Xermelo, for its part, was then early in phase 3. It represented the first new mechanism for treating carcinoid syndrome in decades: Basel, Switzerland–based Novartis's somatostatin analog Sandostatin (octreotide) had been approved in 1988. Xermelo had an orphan drug designation and fast track status. “Both the FDA [US Food and Drug Administration] and the EMA [European Medicines Agency] deemed this drug to be an important drug,” Coats says. “We wanted to shift people's attention” to the TPH-based treatment strategy, he says. To support approval, Lexicon's Telestar phase 3 trial generated data that showed a reduction in bowel movement frequency and a drop in 5-hydroxyindoleacetic acid (5-HIAA), the main metabolite of serotonin, in urine, when patients used the drug.

In addition to carcinoid syndrome, early work in pulmonary arterial hypertension (PAH) shows that TPH can be an early mediator in the context of heart disease. Karos Pharmaceuticals in New Haven, Connecticut, is in phase 1 studies of a TPH inhibitor in PAH. Serotonin overproduction also causes heart valve damage—another potential application for Xermelo and TPH-inhibiting drugs, Coats says.

Lexicon's technology platform was originally directed towards finding new genes that could be targets. In 2010, the company published details of its extensive mouse knockout library for secreted and transmembrane proteins (Nat. Biotechnol. 28, 749, 2010). It has more than 100 targets in its library, Coats says.

In addition to its two lead programs, Lexicon has a pure SGLT1 inhibitor, LX2761, in preclinical testing. LX2761 could be used to treat a subset of the type 2 diabetes market: patients who may have renal insufficiency and may not be able to tolerate some of the approved SGLT2s (Nat.

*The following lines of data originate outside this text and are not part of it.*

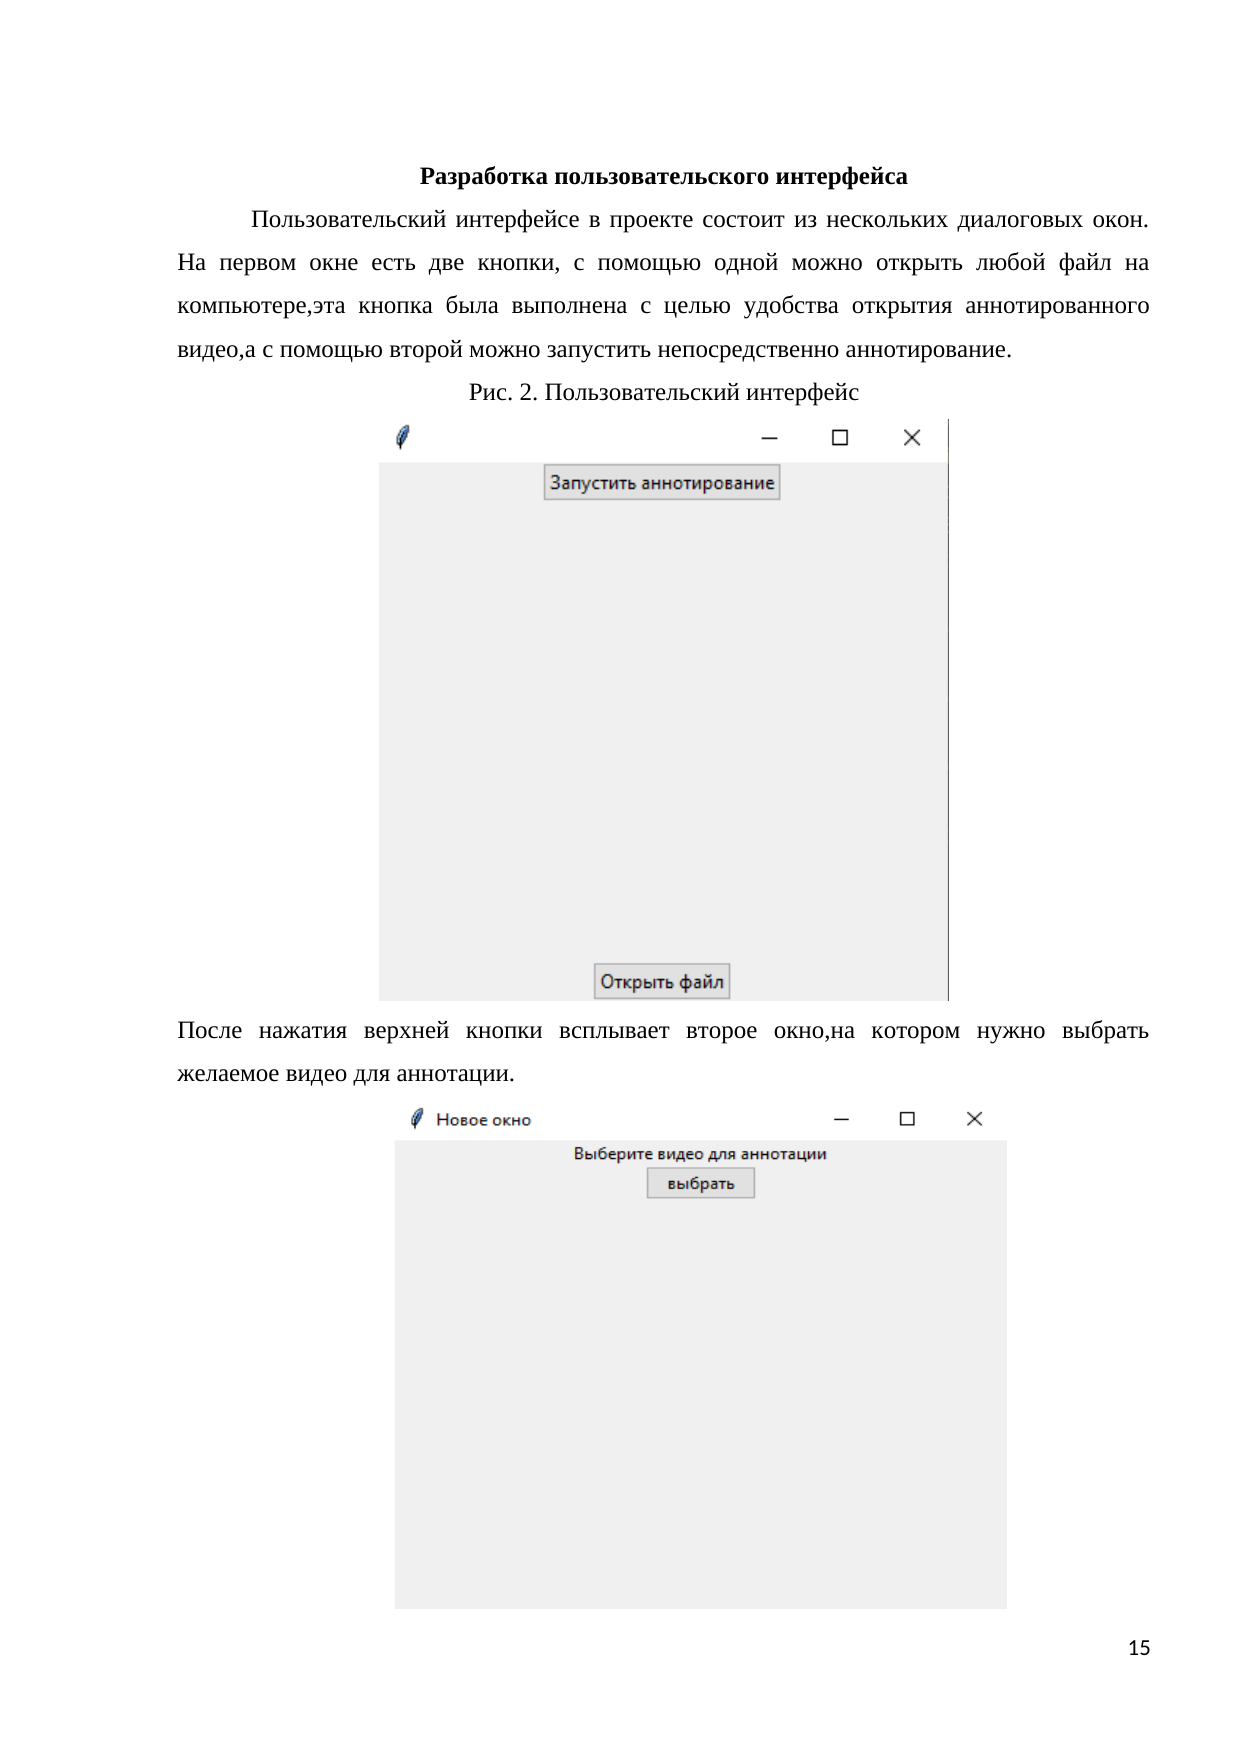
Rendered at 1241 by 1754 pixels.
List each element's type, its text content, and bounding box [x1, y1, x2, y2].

picture [378, 419, 949, 1001]
text Пользовательский интерфейсе в проекте состоит из нескольких диалоговых окон. На первом окне есть две кнопки, с помощью одной можно открыть любой файл на компьютере,эта кнопка была выполнена с целью удобства открытия аннотированного видео,а с помощью второй можно запустить непосредственно аннотирование. [177, 204, 1151, 362]
subtitle Разработка пользовательского интерфейса [177, 161, 1151, 190]
text Рис. 2. Пользовательский интерфейс [177, 377, 1151, 1001]
text После нажатия верхней кнопки всплывает второе окно,на котором нужно выбрать желаемое видео для аннотации. [177, 1015, 1151, 1087]
picture [394, 1101, 1007, 1609]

Biotechnol. 31, 469, 2013), which rely on strong kidney function.

A research collaboration with Bristol-Myers Squibb uncovered another novel target, adapter protein-2 associated kinase 1 (AAK1), which could ameliorate neuropathic pain without the fuzziness and addictive properties of other pain drugs. An AAK1 inhibitor, now wholly owned by Lexicon, is in the preclinical phase.

Lexicon's journey “gives you a sense of just how long it can take to start from the idea of searching for new targets through thousands of knockout mice, identifying the targets, finding drugs that bind those targets, and [to] bring those new drugs through clinical development,” says Carr. No longer focused on drug discovery, Lexicon has morphed into a commercial enterprise. It will market Xermelo on its own in the US and, plans to do the same with sotagliflozin, if approved, in type 1 diabetes.